I have a bunch of character variables which I need to sort out from a large dataset. The unwanted variables all have entries that are the same or are all missing (meaning I want to drop these from the dataset before processing the data further). The data sets are very large so this cannot be done manually, and I will be doing it a lot of times so I am trying to create a macro which will do just this. I have created a list macro variable with all character variables using the following code (The data for my part is different but I use the same sort of code):
data test;
input Obs ID Age;
datalines;
1 2 3
2 2 1
3 2 2
4 3 1
5 3 2
6 3 3
7 4 1
8 4 2
run;
proc contents
data = test
noprint
out = test_info(keep=name);
run;
proc sql noprint;
select name into : testvarlist separated by ' ' from test_info;
quit;
My idea is then to just use a data step to drop this list of variables from the original dataset. Now, the problem is that I need to loop over each variable, and determine if the observations for that variable are all the same or not.
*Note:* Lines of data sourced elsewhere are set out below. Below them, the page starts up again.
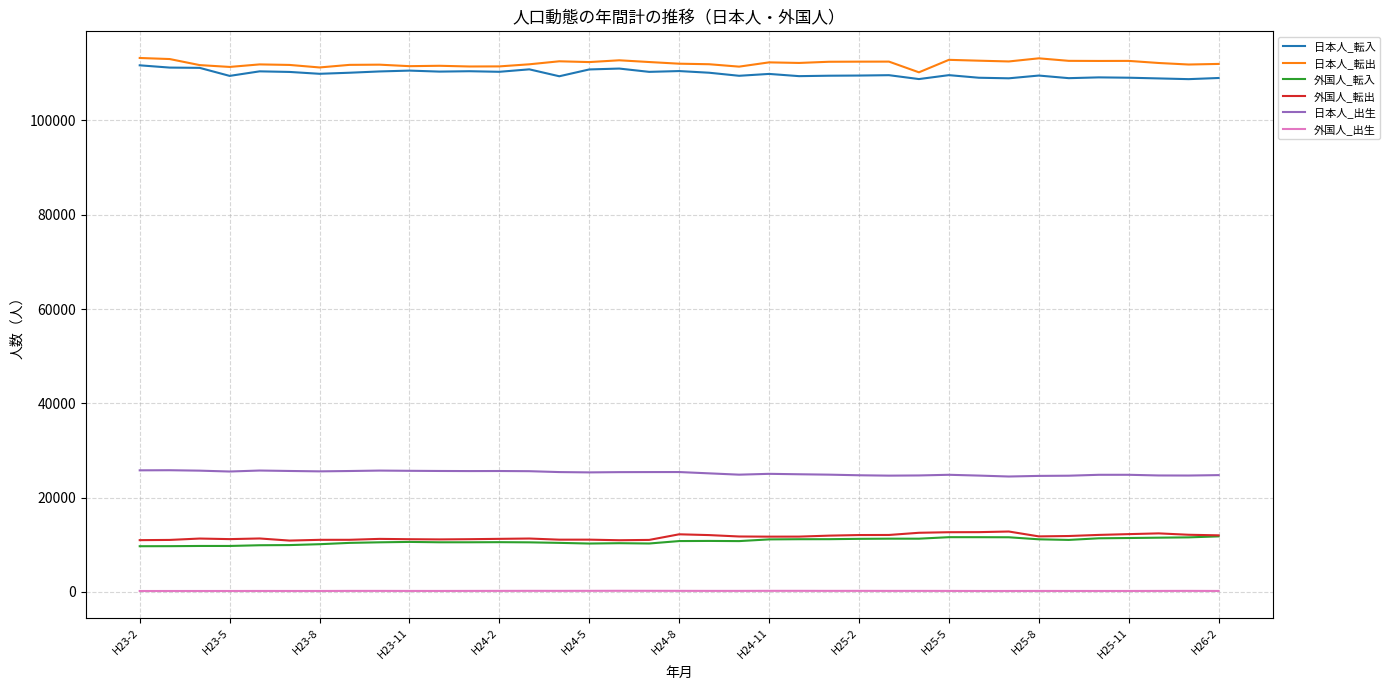

True or false: 外国人_転出 and 日本人_転入 cross at least once.

False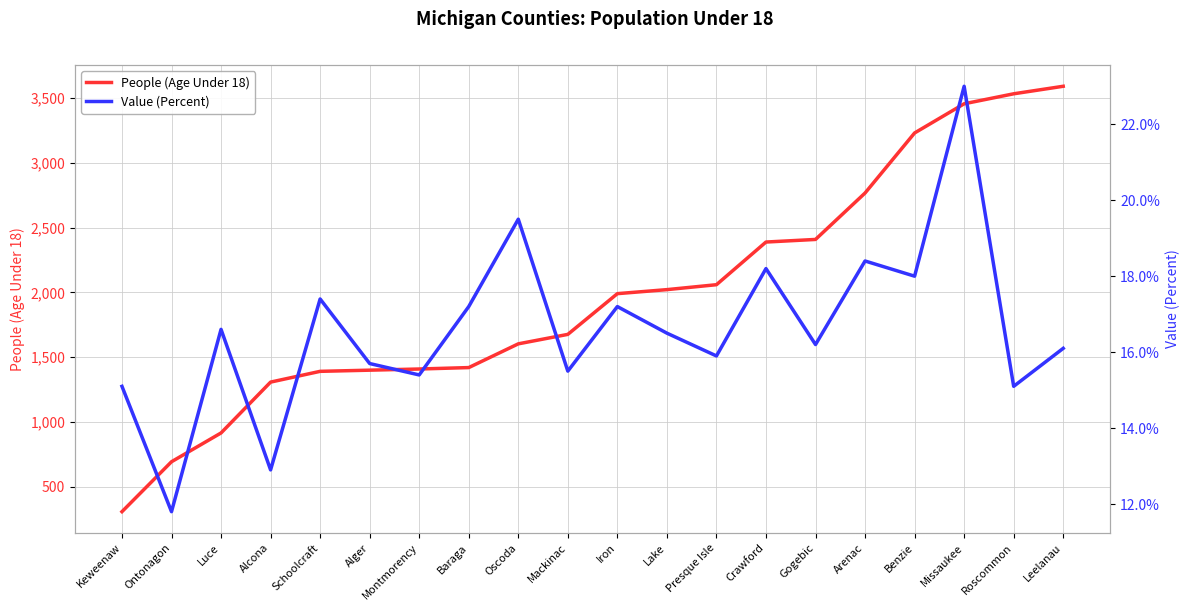

Rank the series at Oscoda from lowest to highest value.

Value (Percent), People (Age Under 18)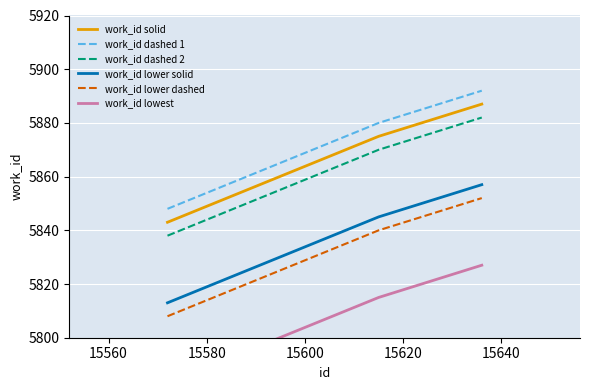

What is the lowest value of the work_id lower solid series?

5813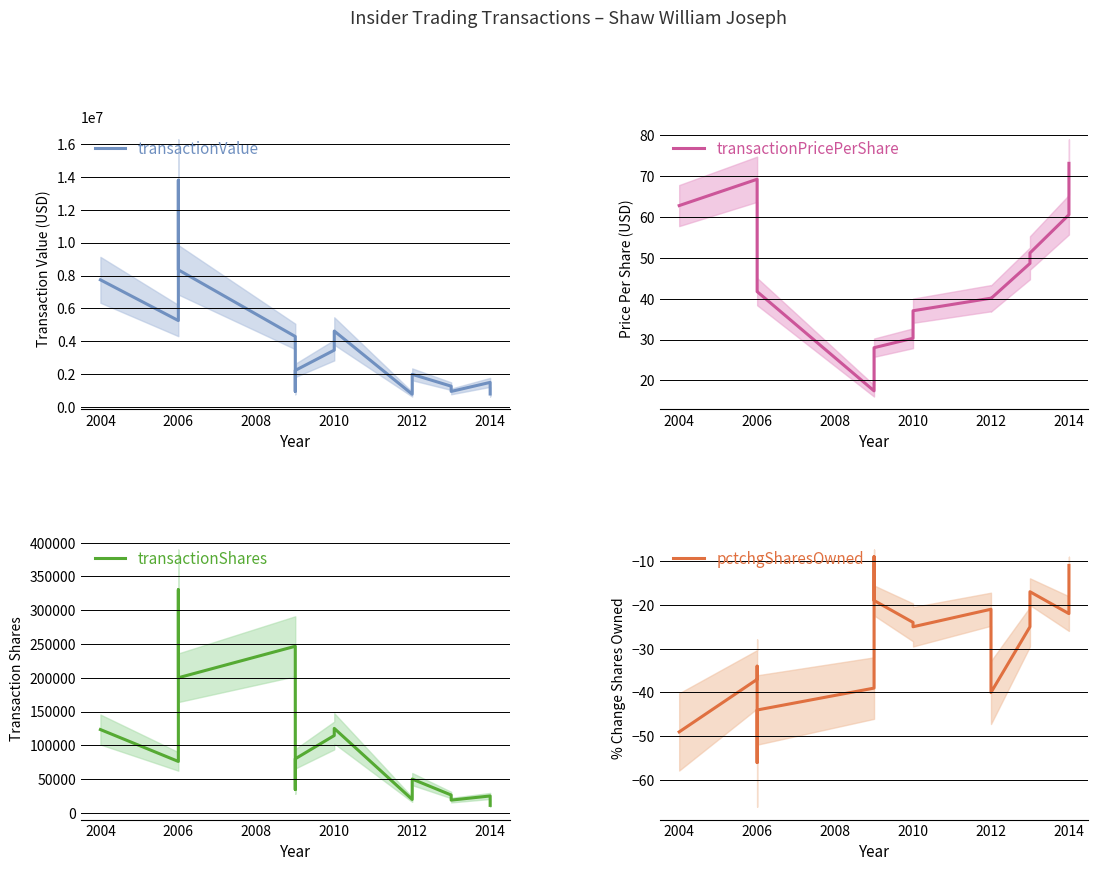

What is the value of the pctchgSharesOwned point at the 14th from the left?

-25.0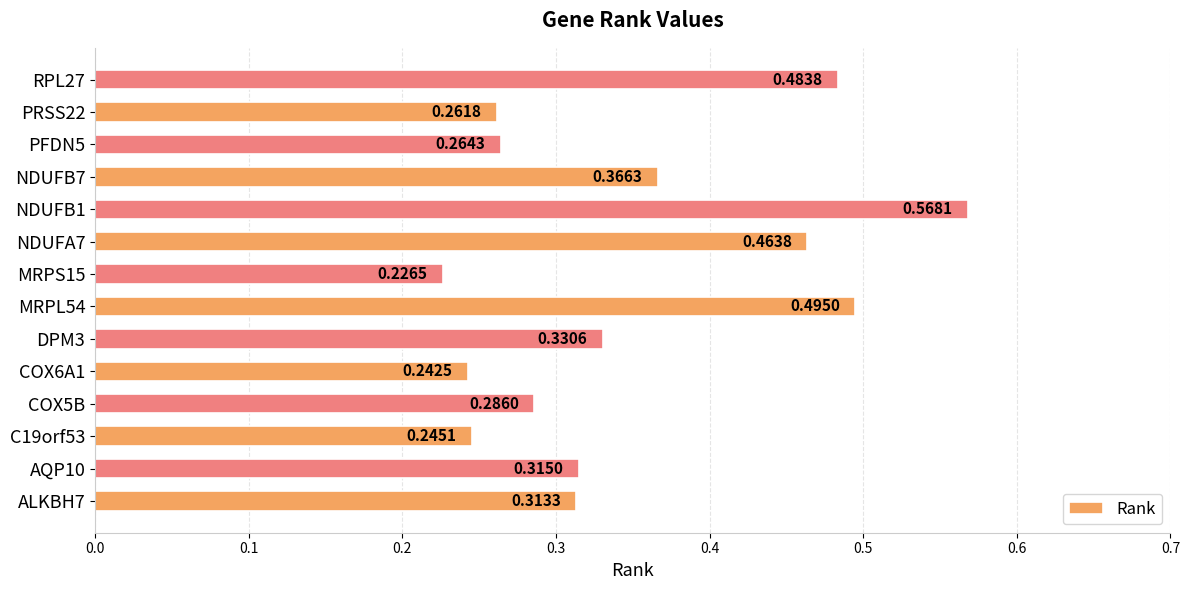

What is the sum of all values?

4.9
My idea is to create a macro that loops over all variables, and for each variable counts the occurrences of the entries. Since the length of this table is equal to the number of unique entries I know that the variable should be dropped if the table is of length 1. My attempt so far is the following code:
%macro ListScanner (org_list);
%local i next_name name_list;
%let name_list = &org_list;
%let i=1;
%do %while (%scan(&name_list, &i) ne );
%let next_name = %scan(&name_list, &i);
%put &next_name;
proc sql;
create table char_occurrences as
select &next_name, count(*) as numberofoccurrences
from &name_list group by &next_name;
select count(*) as countrec from char_occurrences;
quit;
%if countrec = 1 %then %do;
proc sql;
delete &next_name from &org_list;
quit;
%end;
%let i = %eval(&i + 1);
%end;
%mend;
%ListScanner(org_list = &testvarlist);
Though I get syntax errors, and with my real data I get other kinds of problems with not being able to read the data correctly but I am taking one step at a time. I am thinking that I might overcomplicate things so if anyone has an easier solution or can see what might be wrong to I would be very grateful.